Return all entries word for word, but drop any images.
##### Given entries #####
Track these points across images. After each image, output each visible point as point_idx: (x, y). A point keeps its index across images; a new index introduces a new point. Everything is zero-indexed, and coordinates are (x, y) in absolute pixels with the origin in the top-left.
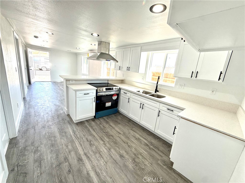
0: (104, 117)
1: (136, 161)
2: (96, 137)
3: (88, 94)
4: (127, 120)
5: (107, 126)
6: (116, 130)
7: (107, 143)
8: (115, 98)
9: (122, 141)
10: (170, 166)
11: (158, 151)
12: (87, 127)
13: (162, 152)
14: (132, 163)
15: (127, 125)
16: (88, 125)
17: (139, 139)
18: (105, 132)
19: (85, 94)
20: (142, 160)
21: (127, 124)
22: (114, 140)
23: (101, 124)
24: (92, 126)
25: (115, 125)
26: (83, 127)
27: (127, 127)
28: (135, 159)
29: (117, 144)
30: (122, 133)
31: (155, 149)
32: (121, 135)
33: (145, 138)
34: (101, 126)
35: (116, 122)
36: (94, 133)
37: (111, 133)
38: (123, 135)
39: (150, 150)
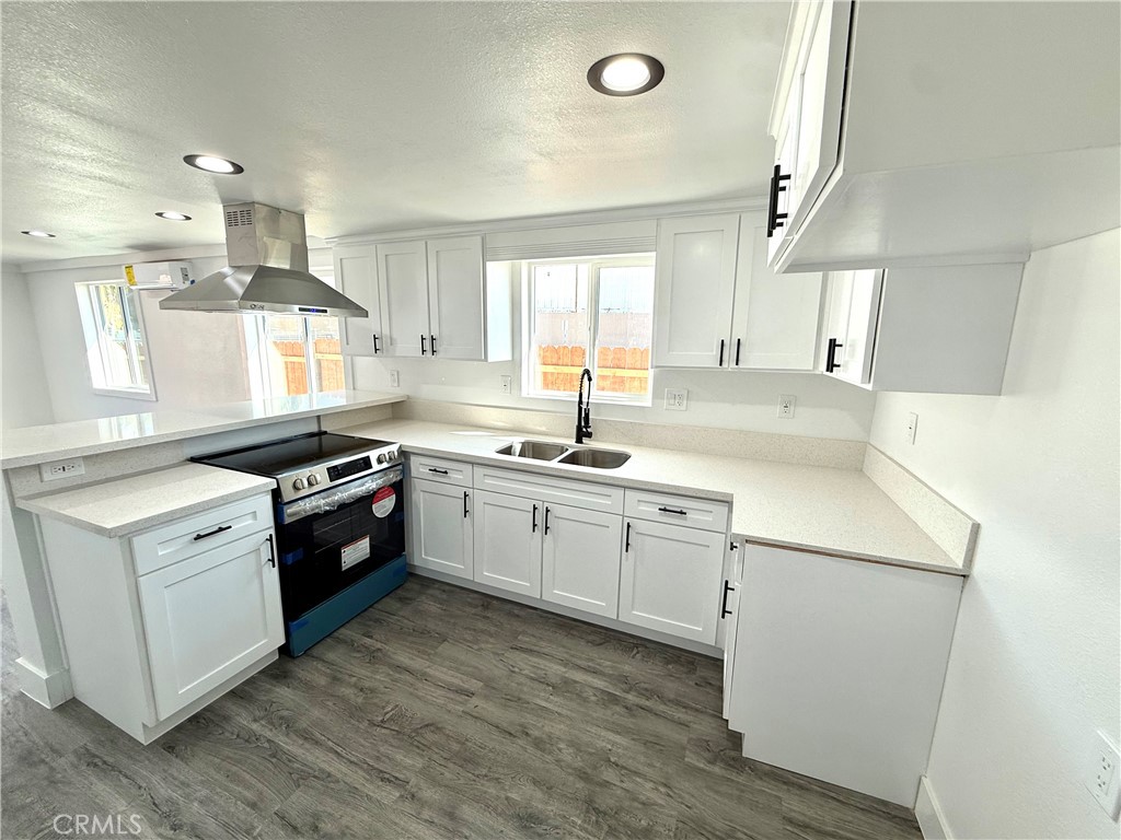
#####
Answer box:
Track these points across images. After each image, output each visible point as point_idx: (x, y). A point keeps its index across images; a new index introduces a new point. Everything is zero-indexed, and coordinates are (x, y) in absolute pixels with the origin in the top-left.
0: (104, 117)
1: (136, 161)
2: (96, 137)
3: (88, 94)
4: (127, 120)
5: (107, 126)
6: (116, 130)
7: (107, 143)
8: (115, 98)
9: (122, 141)
10: (170, 166)
11: (158, 151)
12: (87, 127)
13: (162, 152)
14: (132, 163)
15: (127, 125)
16: (88, 125)
17: (139, 139)
18: (105, 132)
19: (85, 94)
20: (142, 160)
21: (127, 124)
22: (114, 140)
23: (101, 124)
24: (92, 126)
25: (115, 125)
26: (83, 127)
27: (127, 127)
28: (135, 159)
29: (117, 144)
30: (122, 133)
31: (155, 149)
32: (121, 135)
33: (145, 138)
34: (101, 126)
35: (116, 122)
36: (94, 133)
37: (111, 133)
38: (123, 135)
39: (150, 150)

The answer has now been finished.